Jesus used this argument as a teachable moment. He said to them in Mark 9:35, “If anyone wants to be first, he must be the very last and the servant of all.”
Jesus defined greatness in terms of serving others. He encourages us to think in terms of giving, generosity, sacrifice, and love. Jesus is the greatest of all, and He set an example of service and sacrifice for us to follow. He said in Matthew 9:26, “the Son of Man did not come to be served, but to serve, and to give his life as a ransom for many.”
According to Jesus, service is the pathway to greatness in the Year of Exploration.
JOHN SHIRK – In the Year of Exploration, today’s Reason To Believe is the details of Isaiah 53.
Hundreds of years before Jesus was born in Bethlehem, the prophet Isaiah wrote specific details that would be fulfilled in Jesus’ life.
Verse 3 points out that He would be despised and rejected by men, a man of sorrows and familiar with suffering.

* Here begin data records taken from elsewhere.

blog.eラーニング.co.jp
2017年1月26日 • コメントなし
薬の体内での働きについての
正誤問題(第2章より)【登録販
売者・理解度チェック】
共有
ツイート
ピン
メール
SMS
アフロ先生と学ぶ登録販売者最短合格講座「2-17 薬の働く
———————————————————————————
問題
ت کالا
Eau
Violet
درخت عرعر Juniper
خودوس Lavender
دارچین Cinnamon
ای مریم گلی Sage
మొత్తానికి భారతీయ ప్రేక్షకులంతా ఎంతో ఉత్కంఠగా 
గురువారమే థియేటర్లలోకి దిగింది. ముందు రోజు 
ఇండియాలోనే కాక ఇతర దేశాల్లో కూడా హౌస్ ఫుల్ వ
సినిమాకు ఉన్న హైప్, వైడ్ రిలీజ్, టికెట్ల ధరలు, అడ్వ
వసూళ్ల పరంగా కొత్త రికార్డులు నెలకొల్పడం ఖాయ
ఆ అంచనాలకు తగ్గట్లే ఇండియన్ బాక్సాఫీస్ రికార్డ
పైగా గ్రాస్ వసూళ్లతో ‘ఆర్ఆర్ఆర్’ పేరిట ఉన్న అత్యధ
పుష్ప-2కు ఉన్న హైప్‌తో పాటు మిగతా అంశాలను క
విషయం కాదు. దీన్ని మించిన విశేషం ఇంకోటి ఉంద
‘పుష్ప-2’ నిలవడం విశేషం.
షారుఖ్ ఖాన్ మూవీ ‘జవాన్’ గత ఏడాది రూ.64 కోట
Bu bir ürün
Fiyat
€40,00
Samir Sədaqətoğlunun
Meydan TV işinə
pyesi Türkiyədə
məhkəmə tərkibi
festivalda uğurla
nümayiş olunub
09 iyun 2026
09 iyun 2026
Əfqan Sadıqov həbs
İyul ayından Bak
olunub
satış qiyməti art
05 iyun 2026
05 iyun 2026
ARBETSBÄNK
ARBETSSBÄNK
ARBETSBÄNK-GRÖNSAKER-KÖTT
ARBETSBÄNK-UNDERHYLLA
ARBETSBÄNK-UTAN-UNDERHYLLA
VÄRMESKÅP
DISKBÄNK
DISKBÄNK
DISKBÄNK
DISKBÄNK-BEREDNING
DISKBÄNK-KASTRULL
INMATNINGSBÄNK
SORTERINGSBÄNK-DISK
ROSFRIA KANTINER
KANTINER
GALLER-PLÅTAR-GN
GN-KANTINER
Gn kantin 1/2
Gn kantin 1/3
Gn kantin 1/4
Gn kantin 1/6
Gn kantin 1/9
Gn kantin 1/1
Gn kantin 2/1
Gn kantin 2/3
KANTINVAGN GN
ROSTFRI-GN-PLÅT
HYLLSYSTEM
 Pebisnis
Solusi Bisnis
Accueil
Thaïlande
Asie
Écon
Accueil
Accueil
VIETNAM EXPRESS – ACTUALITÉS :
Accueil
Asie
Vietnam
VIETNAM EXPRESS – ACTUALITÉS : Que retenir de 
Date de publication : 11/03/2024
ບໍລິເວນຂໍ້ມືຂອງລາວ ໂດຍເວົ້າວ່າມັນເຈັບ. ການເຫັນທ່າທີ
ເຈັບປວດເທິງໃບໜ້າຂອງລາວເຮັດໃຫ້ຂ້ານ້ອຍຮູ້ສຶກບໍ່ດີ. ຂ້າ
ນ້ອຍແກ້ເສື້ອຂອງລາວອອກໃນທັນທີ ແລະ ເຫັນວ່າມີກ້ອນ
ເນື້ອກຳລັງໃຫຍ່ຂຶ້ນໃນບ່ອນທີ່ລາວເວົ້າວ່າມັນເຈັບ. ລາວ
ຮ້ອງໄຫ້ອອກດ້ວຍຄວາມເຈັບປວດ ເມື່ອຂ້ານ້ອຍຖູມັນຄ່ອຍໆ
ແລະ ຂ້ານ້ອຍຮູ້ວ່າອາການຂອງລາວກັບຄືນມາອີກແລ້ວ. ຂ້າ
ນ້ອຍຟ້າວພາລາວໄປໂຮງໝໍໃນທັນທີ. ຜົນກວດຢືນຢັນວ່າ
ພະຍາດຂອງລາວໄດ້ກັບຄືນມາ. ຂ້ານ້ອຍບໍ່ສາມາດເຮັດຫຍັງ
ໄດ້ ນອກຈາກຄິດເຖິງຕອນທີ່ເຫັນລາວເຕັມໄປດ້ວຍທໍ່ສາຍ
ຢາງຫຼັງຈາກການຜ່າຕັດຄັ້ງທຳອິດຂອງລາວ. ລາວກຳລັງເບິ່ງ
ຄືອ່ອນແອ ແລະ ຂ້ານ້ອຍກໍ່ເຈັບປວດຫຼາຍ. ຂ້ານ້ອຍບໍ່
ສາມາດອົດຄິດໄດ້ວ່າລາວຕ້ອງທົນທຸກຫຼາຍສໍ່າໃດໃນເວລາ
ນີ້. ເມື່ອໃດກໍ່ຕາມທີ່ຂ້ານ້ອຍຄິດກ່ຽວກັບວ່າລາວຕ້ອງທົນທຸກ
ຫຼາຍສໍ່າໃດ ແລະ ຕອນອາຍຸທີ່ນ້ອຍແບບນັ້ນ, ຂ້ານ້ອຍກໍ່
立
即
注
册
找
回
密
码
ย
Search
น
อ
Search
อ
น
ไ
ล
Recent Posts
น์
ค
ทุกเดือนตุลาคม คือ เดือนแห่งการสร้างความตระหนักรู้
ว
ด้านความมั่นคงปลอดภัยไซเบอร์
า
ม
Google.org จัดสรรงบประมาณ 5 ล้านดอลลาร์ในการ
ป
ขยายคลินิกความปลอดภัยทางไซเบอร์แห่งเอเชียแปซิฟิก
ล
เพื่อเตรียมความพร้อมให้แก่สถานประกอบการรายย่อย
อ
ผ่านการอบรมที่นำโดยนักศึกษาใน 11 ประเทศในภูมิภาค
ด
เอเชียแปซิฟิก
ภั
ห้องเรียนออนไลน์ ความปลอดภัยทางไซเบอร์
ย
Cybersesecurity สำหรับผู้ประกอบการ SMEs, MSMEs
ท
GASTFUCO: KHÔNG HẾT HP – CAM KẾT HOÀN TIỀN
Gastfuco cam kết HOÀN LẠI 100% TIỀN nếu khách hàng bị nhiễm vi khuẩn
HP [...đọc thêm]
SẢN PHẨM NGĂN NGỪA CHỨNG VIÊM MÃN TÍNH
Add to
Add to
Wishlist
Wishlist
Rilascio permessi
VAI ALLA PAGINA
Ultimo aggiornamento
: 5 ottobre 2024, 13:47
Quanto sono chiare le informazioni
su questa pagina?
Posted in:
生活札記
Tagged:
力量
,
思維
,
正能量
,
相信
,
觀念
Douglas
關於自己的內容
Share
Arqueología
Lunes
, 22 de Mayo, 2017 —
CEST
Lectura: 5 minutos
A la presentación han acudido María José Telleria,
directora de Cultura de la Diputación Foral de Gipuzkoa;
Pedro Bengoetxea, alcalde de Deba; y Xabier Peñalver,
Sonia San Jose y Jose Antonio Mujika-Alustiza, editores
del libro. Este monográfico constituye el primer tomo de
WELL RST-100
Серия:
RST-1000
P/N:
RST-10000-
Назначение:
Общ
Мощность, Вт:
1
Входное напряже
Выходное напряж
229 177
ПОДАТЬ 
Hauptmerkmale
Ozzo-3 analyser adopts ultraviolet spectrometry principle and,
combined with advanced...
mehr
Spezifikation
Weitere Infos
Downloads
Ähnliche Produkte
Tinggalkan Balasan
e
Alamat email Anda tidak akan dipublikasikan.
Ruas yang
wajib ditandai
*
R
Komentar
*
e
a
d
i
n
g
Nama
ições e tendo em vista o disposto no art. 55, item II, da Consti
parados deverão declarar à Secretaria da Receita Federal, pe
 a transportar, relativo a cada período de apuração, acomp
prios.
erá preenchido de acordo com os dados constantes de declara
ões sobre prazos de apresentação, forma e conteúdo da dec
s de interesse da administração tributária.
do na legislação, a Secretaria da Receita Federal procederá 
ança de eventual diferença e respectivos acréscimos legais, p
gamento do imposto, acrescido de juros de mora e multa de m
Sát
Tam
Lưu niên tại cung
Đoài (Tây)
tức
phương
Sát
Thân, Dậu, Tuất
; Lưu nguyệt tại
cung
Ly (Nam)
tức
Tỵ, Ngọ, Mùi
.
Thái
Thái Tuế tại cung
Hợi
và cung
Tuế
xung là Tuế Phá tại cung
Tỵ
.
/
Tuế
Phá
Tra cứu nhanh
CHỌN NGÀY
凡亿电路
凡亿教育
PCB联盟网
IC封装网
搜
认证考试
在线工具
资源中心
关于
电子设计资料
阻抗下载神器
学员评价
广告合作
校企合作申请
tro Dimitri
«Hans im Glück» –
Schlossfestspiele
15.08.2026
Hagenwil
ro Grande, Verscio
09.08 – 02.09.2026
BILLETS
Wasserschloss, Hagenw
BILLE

Verse 5 says He was pierced for our transgressions and crushed for our iniquities.
Verse 9 says that He was assigned a grave with the wicked and with the rich in His death.
Verse 11 says “after the suffering of his soul, he will see the light of life and be satisfied.”
Verse 11 also says “By his knowledge, my righteous servant will justify many.”
In Isaiah 53, we see references to Jesus rejection, His crucifixion, resurrection, and His qualification to release us from the guilt of our sins.
The details of Isaiah 53 concerning Jesus are reasons to believe in God’s good news.
JOHN SHIRK – Today’s Q and A Segment explores the question, “What are the qualities of a nation blessed by God?”
The theme of this year’s National Day of Prayer is “Wake Up America”, emphasizing our need corporately and personally to return to God in reverence for His Holy Name.
There are Scriptures that give us insight into how a nation can return to God and receive His blessing.
The most notable is Second Chronicles 7:14, where the LORD says, “If my people, who are called by my name, will humble themselves and pray and seek my face and turn from their wicked ways, then will I hear from heaven and will forgive their sin and heal their land.”
In the 1830’s a French historian traveled to America to discover what made America great. He wrote down this observation: “Not until I went into the churches of America and heard her pulpits flame with righteousness did I understand the secret of her genius and power. America is great because America is good, and if America ever ceases to be good, America will cease to be great.”
The wisdom of Proverbs 14:34 is still relevant today. “Righteousness exalts a nation, but sin is a disgrace to any people.” These are some Biblical principles to remember as we pray for our nation’s leaders and communities in the Year of Exploration.